PANAMA (Pulso) — El Departamento de Servicios Financieros del Estado de Nueva York (DFS) anunció este jueves un acuerdo con Swedbank AB y su sucursal neoyorquina. El banco sueco pagará $50 millones por retener información solicitada en 2016, 2018 y 2019.
La superintendente interina Kaitlin Asrow confirmó la sanción. Según el documento, Swedbank violó la Ley Bancaria de Nueva York al negarse a cooperar con las solicitudes del DFS sobre sus vínculos —y los de sus clientes— con la firma panameña Mossack Fonseca.
El DFS detectó el ocultamiento a principios de 2019. Lo hizo gracias a reportes periodísticos, no por iniciativa del banco. Los medios revelaron que Swedbank «no había proporcionado información sobre los vínculos de sus filiales bálticas con Mossack Fonseca».
Según el regulador, el banco excluyó intencionalmente a sus filiales en Letonia, Lituania y Estonia. No alertó al DFS de que clientes en Estonia usaban Mossack Fonseca como agente registrado. Tampoco reveló investigaciones regulatorias europeas en curso. Los propios empleados del banco, según el acuerdo, «reconocían que esta información debió haber sido incluida».
El banco tiene 10 días desde la firma para transferir los $50 millones. El DFS no tomará acciones adicionales por la conducta ya documentada, siempre que cumpla lo pactado. Sin embargo, el acuerdo aclara: el DFS podrá actuar si emergen «transacciones o conductas que no hayan sido reveladas» en los materiales presentados.

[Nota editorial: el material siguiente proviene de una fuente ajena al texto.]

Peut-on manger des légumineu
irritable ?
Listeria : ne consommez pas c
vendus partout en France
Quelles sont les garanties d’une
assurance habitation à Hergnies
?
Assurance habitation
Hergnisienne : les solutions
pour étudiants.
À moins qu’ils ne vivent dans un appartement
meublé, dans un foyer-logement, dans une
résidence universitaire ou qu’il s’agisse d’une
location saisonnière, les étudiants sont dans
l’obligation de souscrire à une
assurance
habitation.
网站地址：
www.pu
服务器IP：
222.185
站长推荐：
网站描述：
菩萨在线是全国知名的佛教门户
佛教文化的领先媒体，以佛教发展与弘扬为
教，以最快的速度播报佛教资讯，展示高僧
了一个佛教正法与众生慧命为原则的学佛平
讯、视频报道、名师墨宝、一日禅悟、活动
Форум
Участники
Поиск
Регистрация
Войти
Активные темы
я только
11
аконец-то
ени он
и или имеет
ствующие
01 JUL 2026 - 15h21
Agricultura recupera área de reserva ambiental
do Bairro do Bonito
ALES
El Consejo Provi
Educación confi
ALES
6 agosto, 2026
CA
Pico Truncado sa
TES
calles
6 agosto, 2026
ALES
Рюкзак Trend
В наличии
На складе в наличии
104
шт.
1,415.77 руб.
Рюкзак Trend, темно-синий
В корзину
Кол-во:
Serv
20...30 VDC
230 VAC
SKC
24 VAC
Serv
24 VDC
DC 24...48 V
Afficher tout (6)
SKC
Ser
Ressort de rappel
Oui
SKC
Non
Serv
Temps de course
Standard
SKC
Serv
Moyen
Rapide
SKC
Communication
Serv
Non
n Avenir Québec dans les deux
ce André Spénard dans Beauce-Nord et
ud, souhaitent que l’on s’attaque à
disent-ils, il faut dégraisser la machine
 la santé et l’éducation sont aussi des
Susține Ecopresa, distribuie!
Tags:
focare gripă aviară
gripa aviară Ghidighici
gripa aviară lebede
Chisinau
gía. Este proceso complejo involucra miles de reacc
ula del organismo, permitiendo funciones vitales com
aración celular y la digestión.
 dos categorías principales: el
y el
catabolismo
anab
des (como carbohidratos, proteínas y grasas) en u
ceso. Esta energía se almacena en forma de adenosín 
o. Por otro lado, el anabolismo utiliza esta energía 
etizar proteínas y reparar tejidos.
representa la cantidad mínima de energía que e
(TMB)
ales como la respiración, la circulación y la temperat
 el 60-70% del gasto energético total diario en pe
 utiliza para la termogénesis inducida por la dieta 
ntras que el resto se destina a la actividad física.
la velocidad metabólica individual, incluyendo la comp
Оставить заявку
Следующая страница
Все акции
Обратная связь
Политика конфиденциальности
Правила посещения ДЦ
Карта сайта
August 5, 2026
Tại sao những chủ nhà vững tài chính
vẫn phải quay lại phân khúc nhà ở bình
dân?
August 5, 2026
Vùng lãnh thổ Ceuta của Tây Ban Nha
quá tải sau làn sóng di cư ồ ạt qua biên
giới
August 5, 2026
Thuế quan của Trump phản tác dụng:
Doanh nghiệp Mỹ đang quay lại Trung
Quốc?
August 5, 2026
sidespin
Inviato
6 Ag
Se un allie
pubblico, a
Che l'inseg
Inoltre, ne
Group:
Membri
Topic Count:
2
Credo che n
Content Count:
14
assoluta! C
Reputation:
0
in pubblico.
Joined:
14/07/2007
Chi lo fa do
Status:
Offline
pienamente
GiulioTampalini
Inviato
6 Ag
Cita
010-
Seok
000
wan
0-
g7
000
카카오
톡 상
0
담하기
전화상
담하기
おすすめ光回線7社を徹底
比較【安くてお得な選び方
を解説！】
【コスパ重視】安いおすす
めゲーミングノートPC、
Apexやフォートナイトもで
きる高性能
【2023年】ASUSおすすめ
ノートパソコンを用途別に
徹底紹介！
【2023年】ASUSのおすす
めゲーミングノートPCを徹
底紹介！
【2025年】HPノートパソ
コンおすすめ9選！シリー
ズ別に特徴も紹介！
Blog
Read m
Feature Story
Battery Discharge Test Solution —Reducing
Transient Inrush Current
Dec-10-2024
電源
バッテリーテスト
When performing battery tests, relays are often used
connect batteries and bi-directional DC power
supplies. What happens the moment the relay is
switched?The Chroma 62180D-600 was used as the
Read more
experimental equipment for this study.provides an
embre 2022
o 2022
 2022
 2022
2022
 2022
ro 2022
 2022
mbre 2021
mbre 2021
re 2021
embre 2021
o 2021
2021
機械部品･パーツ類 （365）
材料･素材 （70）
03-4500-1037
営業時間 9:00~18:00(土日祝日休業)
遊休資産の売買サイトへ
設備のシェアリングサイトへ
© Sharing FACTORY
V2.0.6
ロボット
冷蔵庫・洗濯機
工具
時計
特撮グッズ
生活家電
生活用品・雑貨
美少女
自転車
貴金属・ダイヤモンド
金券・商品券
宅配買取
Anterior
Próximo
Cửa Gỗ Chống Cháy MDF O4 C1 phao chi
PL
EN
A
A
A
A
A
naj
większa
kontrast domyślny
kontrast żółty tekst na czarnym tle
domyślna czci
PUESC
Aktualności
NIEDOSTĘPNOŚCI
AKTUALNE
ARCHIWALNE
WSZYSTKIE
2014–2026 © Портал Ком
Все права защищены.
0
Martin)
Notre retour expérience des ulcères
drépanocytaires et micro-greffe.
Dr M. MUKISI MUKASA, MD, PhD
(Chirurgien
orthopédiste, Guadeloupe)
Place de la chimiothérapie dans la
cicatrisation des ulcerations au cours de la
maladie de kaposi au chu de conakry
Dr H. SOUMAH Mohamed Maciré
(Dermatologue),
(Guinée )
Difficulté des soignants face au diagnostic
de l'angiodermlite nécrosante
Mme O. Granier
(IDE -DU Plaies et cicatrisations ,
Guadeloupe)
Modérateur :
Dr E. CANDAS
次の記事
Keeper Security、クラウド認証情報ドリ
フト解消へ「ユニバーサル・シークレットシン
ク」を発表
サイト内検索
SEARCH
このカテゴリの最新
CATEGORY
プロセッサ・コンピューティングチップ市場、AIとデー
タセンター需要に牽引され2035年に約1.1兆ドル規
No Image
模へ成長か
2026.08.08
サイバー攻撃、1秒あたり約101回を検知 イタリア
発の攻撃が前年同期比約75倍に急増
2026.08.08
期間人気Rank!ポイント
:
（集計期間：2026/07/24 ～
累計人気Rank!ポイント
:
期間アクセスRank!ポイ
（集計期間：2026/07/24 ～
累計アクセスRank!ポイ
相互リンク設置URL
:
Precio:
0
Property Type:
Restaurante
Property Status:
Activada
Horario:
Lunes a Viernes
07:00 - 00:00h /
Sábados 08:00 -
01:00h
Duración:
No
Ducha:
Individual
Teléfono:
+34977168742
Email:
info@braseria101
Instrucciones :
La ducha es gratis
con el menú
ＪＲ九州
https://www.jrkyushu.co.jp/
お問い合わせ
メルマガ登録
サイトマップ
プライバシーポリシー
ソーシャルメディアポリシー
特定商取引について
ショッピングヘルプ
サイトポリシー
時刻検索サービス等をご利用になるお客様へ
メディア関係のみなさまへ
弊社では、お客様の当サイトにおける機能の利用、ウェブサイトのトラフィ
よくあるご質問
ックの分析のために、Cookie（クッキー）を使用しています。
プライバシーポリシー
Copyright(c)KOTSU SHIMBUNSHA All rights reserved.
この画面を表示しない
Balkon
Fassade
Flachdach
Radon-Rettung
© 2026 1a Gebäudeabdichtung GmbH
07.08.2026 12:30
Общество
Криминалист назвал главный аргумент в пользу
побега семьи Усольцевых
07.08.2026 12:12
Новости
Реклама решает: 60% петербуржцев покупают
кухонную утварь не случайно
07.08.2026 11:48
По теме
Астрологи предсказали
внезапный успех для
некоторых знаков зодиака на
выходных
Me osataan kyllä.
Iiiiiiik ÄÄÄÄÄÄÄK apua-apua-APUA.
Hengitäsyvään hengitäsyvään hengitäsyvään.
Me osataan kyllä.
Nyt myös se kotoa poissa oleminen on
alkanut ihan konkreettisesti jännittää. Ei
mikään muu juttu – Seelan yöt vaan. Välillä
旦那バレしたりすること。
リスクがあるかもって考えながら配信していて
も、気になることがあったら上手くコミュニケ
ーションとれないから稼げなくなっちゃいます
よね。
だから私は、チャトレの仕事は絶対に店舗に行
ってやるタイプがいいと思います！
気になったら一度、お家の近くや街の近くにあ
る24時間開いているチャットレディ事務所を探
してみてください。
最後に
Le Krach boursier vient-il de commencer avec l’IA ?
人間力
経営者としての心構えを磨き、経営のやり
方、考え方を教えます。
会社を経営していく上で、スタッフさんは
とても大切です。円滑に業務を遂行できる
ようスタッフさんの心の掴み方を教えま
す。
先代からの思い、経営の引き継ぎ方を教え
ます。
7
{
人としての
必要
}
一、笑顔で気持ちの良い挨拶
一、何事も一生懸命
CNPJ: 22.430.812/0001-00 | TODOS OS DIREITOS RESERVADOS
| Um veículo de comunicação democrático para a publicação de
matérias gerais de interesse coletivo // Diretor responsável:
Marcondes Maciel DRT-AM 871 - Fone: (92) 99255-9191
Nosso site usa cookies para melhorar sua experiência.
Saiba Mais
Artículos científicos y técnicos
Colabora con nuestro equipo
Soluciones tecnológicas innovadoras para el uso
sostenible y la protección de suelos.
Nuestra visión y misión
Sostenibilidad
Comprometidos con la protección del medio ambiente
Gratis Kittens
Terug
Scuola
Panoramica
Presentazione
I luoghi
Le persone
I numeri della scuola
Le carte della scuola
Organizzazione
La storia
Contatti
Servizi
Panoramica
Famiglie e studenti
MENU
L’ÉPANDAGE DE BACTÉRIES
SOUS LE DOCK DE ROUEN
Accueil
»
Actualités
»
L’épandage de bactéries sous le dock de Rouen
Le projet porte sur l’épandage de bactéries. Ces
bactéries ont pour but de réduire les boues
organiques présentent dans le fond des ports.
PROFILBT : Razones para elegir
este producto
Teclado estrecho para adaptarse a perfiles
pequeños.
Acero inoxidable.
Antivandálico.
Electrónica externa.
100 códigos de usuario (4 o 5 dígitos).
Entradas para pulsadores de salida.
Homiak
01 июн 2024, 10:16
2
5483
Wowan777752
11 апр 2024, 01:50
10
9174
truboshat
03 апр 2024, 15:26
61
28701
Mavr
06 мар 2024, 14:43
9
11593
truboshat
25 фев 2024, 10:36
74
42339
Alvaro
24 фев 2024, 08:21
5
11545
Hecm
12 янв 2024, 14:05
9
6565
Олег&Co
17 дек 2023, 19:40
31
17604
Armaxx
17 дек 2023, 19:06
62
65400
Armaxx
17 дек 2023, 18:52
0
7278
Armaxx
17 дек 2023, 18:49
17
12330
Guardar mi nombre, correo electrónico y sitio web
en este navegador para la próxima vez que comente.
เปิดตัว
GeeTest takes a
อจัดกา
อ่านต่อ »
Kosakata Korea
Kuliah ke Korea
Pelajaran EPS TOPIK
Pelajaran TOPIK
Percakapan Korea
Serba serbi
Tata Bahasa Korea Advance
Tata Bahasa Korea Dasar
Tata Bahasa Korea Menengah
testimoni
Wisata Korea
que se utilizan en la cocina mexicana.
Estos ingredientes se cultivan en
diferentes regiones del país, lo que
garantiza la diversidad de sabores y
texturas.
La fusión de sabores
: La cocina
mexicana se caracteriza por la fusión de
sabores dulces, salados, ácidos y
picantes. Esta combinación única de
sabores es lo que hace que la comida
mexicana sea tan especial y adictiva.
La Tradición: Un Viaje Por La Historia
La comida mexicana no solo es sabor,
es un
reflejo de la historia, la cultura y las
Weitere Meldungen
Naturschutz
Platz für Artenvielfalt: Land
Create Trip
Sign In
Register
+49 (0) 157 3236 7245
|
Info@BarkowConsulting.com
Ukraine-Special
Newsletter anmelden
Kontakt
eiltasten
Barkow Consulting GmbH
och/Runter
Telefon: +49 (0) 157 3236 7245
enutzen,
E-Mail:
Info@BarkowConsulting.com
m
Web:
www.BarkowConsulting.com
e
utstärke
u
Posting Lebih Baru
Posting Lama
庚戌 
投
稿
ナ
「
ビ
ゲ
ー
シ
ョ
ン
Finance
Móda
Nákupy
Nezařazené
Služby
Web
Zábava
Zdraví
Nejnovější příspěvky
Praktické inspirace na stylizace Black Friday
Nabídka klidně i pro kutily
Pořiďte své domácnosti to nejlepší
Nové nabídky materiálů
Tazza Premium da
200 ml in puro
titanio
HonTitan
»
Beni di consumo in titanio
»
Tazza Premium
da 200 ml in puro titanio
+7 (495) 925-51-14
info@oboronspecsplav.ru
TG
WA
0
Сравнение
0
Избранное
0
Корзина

Confirmado. El sistema financiero internacional sigue pagando, con años de retraso, el costo del escándalo de los Panama Papers. El caso Swedbank ilustra un patrón: el aparato regulador neoyorquino no detectó el ocultamiento por su propia auditoría, sino por el periodismo. La multa es relevante; la demora en aplicarla, también. Para los defensores del estado de derecho y la integridad del mercado, la lección es clara: la opacidad bancaria no es un error administrativo. Es una decisión.